Through a series of interviews with those affected, it has been determined that a number of the cases reported to have eaten at the Souplantation in Camarillo. Of the diners interviewed, there are a total of eight individuals with laboratory evidence of Shigella infection.
Ventura County Public Health’s laboratory sent the culture confirmed samples to the State laboratory for typing.
“We’re tracking these cases closely,” said Public Health Officer Dr. Robert Levin, “and are working closely with Ventura County Environmental Health, which has completed two inspections of the restaurant in the past two days.” Dr. Levin credits Souplantation corporate office for making the decision to close the restaurant, starting Thursday through the weekend, to make certain that all steps have been taken to prevent further cases.
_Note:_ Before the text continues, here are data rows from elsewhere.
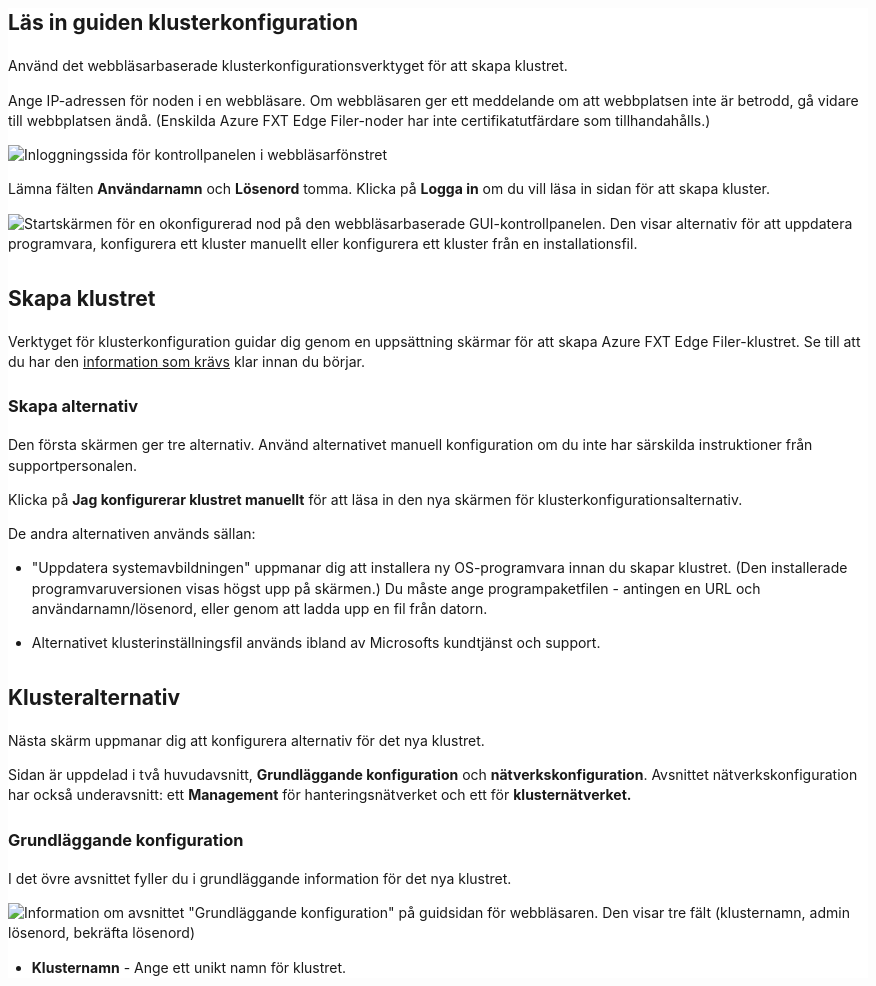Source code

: ## <a name="load-the-cluster-configuration-wizard"></a>Läs in guiden klusterkonfiguration

Använd det webbläsarbaserade klusterkonfigurationsverktyget för att skapa klustret. 

Ange IP-adressen för noden i en webbläsare. Om webbläsaren ger ett meddelande om att webbplatsen inte är betrodd, gå vidare till webbplatsen ändå. (Enskilda Azure FXT Edge Filer-noder har inte certifikatutfärdare som tillhandahålls.)

![Inloggningssida för kontrollpanelen i webbläsarfönstret](media/fxt-cluster-create/unconfigured-node-gui.png)

Lämna fälten **Användarnamn** och **Lösenord** tomma. Klicka på **Logga in** om du vill läsa in sidan för att skapa kluster.

![Startskärmen för en okonfigurerad nod på den webbläsarbaserade GUI-kontrollpanelen. Den visar alternativ för att uppdatera programvara, konfigurera ett kluster manuellt eller konfigurera ett kluster från en installationsfil.](media/fxt-cluster-create/setup-first-screen.png)

## <a name="create-the-cluster"></a>Skapa klustret

Verktyget för klusterkonfiguration guidar dig genom en uppsättning skärmar för att skapa Azure FXT Edge Filer-klustret. Se till att du har den [information som krävs](#gather-information-for-the-cluster) klar innan du börjar. 

### <a name="creation-options"></a>Skapa alternativ

Den första skärmen ger tre alternativ. Använd alternativet manuell konfiguration om du inte har särskilda instruktioner från supportpersonalen.

Klicka på **Jag konfigurerar klustret manuellt** för att läsa in den nya skärmen för klusterkonfigurationsalternativ. 

De andra alternativen används sällan:

* "Uppdatera systemavbildningen" uppmanar dig att installera ny OS-programvara innan du skapar klustret. (Den installerade programvaruversionen visas högst upp på skärmen.) Du måste ange programpaketfilen - antingen en URL och användarnamn/lösenord, eller genom att ladda upp en fil från datorn. 

* Alternativet klusterinställningsfil används ibland av Microsofts kundtjänst och support. 

## <a name="cluster-options"></a>Klusteralternativ

Nästa skärm uppmanar dig att konfigurera alternativ för det nya klustret.

Sidan är uppdelad i två huvudavsnitt, **Grundläggande konfiguration** och **nätverkskonfiguration**. Avsnittet nätverkskonfiguration har också underavsnitt: ett **Management** för hanteringsnätverket och ett för **klusternätverket.**

### <a name="basic-configuration"></a>Grundläggande konfiguration

I det övre avsnittet fyller du i grundläggande information för det nya klustret.

![Information om avsnittet "Grundläggande konfiguration" på guidsidan för webbläsaren. Den visar tre fält (klusternamn, admin lösenord, bekräfta lösenord)](media/fxt-cluster-create/basic-configuration.png) 

* **Klusternamn** - Ange ett unikt namn för klustret.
The Souplantation Chief Operating Officer has arrived at the Camarillo location and has been joined by a vice- president and the quality assurance manager. All employees are being put through a sanitary training refresher course, the restaurant is being thoroughly cleaned and all food on the premises is being thrown out.
“Souplantation’s actions have been exemplary. This is the kind of swift and decisive action, which leads to a collaboration with Public Health that results in a rapid resolution of the problem,” added Dr. Levin.
It is not currently clear what the source of the infection is. No one food item has been indicated. All employees are being tested and will need to be cleared before returning to work. There are approximately 40 employees at the restaurant.
Most people who are infected with Shigella develop diarrhea, fever, and stomach cramps starting a day or two after they are exposed to the bacteria. Shigellosis usually resolves in 5 to 7 days. Some people who are infected may have no symptoms at all, but may still pass the Shigella bacteria to others. The spread of Shigella can be stopped by frequent and careful hand-washing. Antibiotic treatment is known to decrease the length of illness and to end shedding of the organism within a day or two of starting therapy. People most at risk of serious illness are those with underlying immunosuppressive conditions. Those who may have been exposed who are feeling ill should consult their physician.